O símbolo tem sido, por sua vez, um conceito central nas ciências humanas, em particular na antropologia. Neste contexto, Cassirer (1944) estabeleceu uma distinção entre signo e símbolo, defendendo que a forma simbólica implica uma função significativa e não apenas ostensiva. O nome próprio, e.g., não refere apenas alguém, mas constitui o veículo que nos permite pensar essa pessoa. Defender o contrário seria confundir o símbolo com o simbolizante, esquecendo assim que o símbolo é antes de mais operação de sentido, uma função, i.e., a função simbólica. Esta vertente foi explorada igualmente por Suzanne K. Langer (1942) e Clifford Geertz (1993).

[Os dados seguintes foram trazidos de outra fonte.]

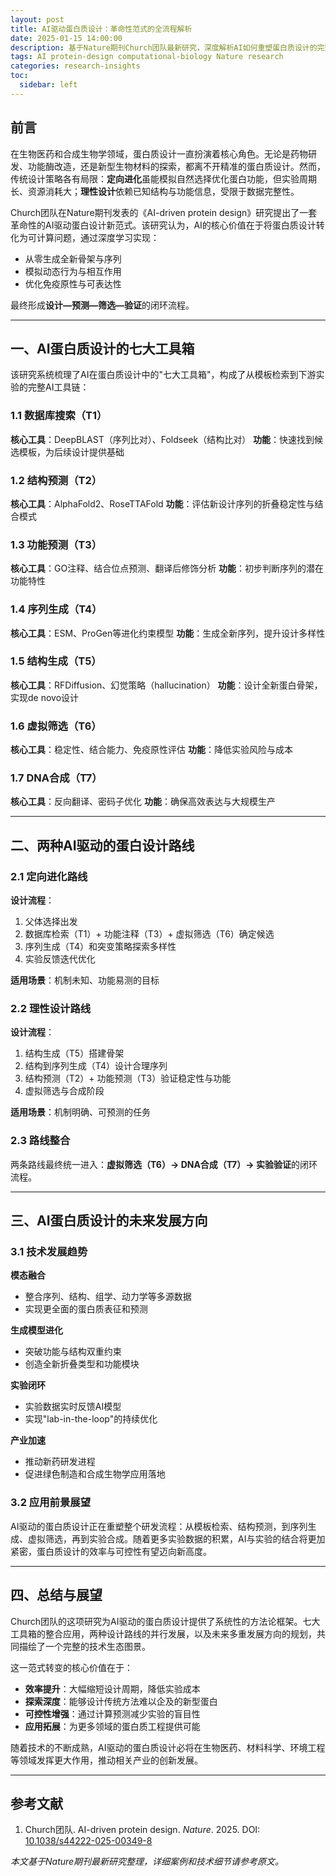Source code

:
 ```yaml
---
layout: post
title: AI驱动蛋白质设计：革命性范式的全流程解析
date: 2025-01-15 14:00:00
description: 基于Nature期刊Church团队最新研究，深度解析AI如何重塑蛋白质设计的完整工作流程
tags: AI protein-design computational-biology Nature research
categories: research-insights
toc:
  sidebar: left
---
```


## 前言

在生物医药和合成生物学领域，蛋白质设计一直扮演着核心角色。无论是药物研发、功能酶改造，还是新型生物材料的探索，都离不开精准的蛋白质设计。然而，传统设计策略各有局限：**定向进化**虽能模拟自然选择优化蛋白功能，但实验周期长、资源消耗大；**理性设计**依赖已知结构与功能信息，受限于数据完整性。

Church团队在Nature期刊发表的《AI-driven protein design》研究提出了一套革命性的AI驱动蛋白设计新范式。该研究认为，AI的核心价值在于将蛋白质设计转化为可计算问题，通过深度学习实现：

- 从零生成全新骨架与序列
- 模拟动态行为与相互作用  
- 优化免疫原性与可表达性

最终形成**设计—预测—筛选—验证**的闭环流程。

---

## 一、AI蛋白质设计的七大工具箱

该研究系统梳理了AI在蛋白质设计中的"七大工具箱"，构成了从模板检索到下游实验的完整AI工具链：

### 1.1 数据库搜索（T1）
**核心工具**：DeepBLAST（序列比对）、Foldseek（结构比对）
**功能**：快速找到候选模板，为后续设计提供基础

### 1.2 结构预测（T2）  
**核心工具**：AlphaFold2、RoseTTAFold
**功能**：评估新设计序列的折叠稳定性与结合模式

### 1.3 功能预测（T3）
**核心工具**：GO注释、结合位点预测、翻译后修饰分析
**功能**：初步判断序列的潜在功能特性

### 1.4 序列生成（T4）
**核心工具**：ESM、ProGen等进化约束模型
**功能**：生成全新序列，提升设计多样性

### 1.5 结构生成（T5）
**核心工具**：RFDiffusion、幻觉策略（hallucination）
**功能**：设计全新蛋白骨架，实现de novo设计

### 1.6 虚拟筛选（T6）
**核心工具**：稳定性、结合能力、免疫原性评估
**功能**：降低实验风险与成本

### 1.7 DNA合成（T7）
**核心工具**：反向翻译、密码子优化
**功能**：确保高效表达与大规模生产

---

## 二、两种AI驱动的蛋白设计路线

### 2.1 定向进化路线
**设计流程**：
1. 父体选择出发
2. 数据库检索（T1）+ 功能注释（T3）+ 虚拟筛选（T6）确定候选
3. 序列生成（T4）和突变策略探索多样性
4. 实验反馈迭代优化

**适用场景**：机制未知、功能易测的目标

### 2.2 理性设计路线  
**设计流程**：
1. 结构生成（T5）搭建骨架
2. 结构到序列生成（T4）设计合理序列
3. 结构预测（T2）+ 功能预测（T3）验证稳定性与功能
4. 虚拟筛选与合成阶段

**适用场景**：机制明确、可预测的任务

### 2.3 路线整合
两条路线最终统一进入：**虚拟筛选（T6）→ DNA合成（T7）→ 实验验证**的闭环流程。

---

## 三、AI蛋白质设计的未来发展方向

### 3.1 技术发展趋势

**模态融合**
- 整合序列、结构、组学、动力学等多源数据
- 实现更全面的蛋白质表征和预测

**生成模型进化**  
- 突破功能与结构双重约束
- 创造全新折叠类型和功能模块

**实验闭环**
- 实验数据实时反馈AI模型
- 实现"lab-in-the-loop"的持续优化

**产业加速**
- 推动新药研发进程
- 促进绿色制造和合成生物学应用落地

### 3.2 应用前景展望

AI驱动的蛋白质设计正在重塑整个研发流程：从模板检索、结构预测，到序列生成、虚拟筛选，再到实验合成。随着更多实验数据的积累，AI与实验的结合将更加紧密，蛋白质设计的效率与可控性有望迈向新高度。

---

## 四、总结与展望

Church团队的这项研究为AI驱动的蛋白质设计提供了系统性的方法论框架。七大工具箱的整合应用，两种设计路线的并行发展，以及未来多重发展方向的规划，共同描绘了一个完整的技术生态图景。

这一范式转变的核心价值在于：
- **效率提升**：大幅缩短设计周期，降低实验成本
- **探索深度**：能够设计传统方法难以企及的新型蛋白
- **可控性增强**：通过计算预测减少实验的盲目性
- **应用拓展**：为更多领域的蛋白质工程提供可能

随着技术的不断成熟，AI驱动的蛋白质设计必将在生物医药、材料科学、环境工程等领域发挥更大作用，推动相关产业的创新发展。

---

## 参考文献

1. Church团队. AI-driven protein design. *Nature*. 2025. DOI: [10.1038/s44222-025-00349-8](https://doi.org/10.1038/s44222-025-00349-8)

*本文基于Nature期刊最新研究整理，详细案例和技术细节请参考原文。*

Lévi-Strauss, por sua vez, ampliará esta visão mostrando que qualquer “cultura pode ser considerada como um conjunto de sistemas simbólicos na primeira linha dos quais se colocam a linguagem, as relações de parentesco, as relações económicas, a arte, a ciência e a religião” (1950, XIX).

 

Bibliog.: ALLEAU, R., La Science des Symboles. Contribution à l’Étude des Principes et des Méthodes de la Symbolique Générale, Paris, Payot, 1976; CASSIRER, E., An Essay on Man. An Introduction to a Philosophy of Human Culture, New York, Doubleday, 1944; CHEVALIER, J. e GHEERBRANT, A., Dictionnaire des Symboles. Mythes, Rêves, Coutumes, Gestes, Formes, Figures, Couleurs, Nombres, Paris, Robert Laffont, 1969; CORREIA, C., Ricoeur e a Expressão Simbólica do Sentido, Lisboa, Fundação Calouste Gulbenkian, 1999; DURAND, G., L’Imagination Symbolique, Paris, PUF, 1964; ELIADE, M., Images et Symboles. Essais sur le Symbolisme Magico-Religieux, Paris, Gallimard, 1952; GEERTZ, C., The Interpretations of Cultures, New York, Basic Books, 1993; GOODMAN, N., The Languages of Art. An Approach to a Theory of Symbols, Indianapolis, Hackett Publishing Company, 1968; LANGER, S. K., Philosophy in a New Key. A Study in the Symbolism of Reason, Rite and Art, Cambridge, Harvard University Press, 1942; LÉVI-STRAUSS, C., “Introduction à l’oeuvre de Marcel Mauss”, in MAUSS, M., Sociologie et Anthropologie, Paris, PUF, 1950; MERTON, T., “Symbolism. Communication or communion?”, in Love and Living, London, Sheldon Press, 1965; MORRIS, C., Foundations of the Theory of Signs, Chicago, The University of Chicago Press, 1938; OGDEN, C. K e RICHARDS, I. A., The Meaning of Meaning. A Study of the Influence of Language upon Thought and the Science of Symbolism, New York, Harcourt, Brace & Company, 1923; PEIRCE, C. S., Collected Papers of Charles Sanders Peirce, Cambridge, Harvard University Press, 1931; RICOEUR, P., De l’Interprétation. Essai sur Freud, Paris, Seuil, 1965; SILVA, C., “Da natureza anfibológica do símbolo – A propósito do tema: ‘mito, símbolo e razão’”, Didaskalia, n.º 12, 1, 1982, pp. 45-65; TODOROV, T., Théories du Symbole, Paris, Seuil, 1977; WHITEHEAD, A. N., Symbolism. Its Meaning and Effect, New York, Macmillan, 1927.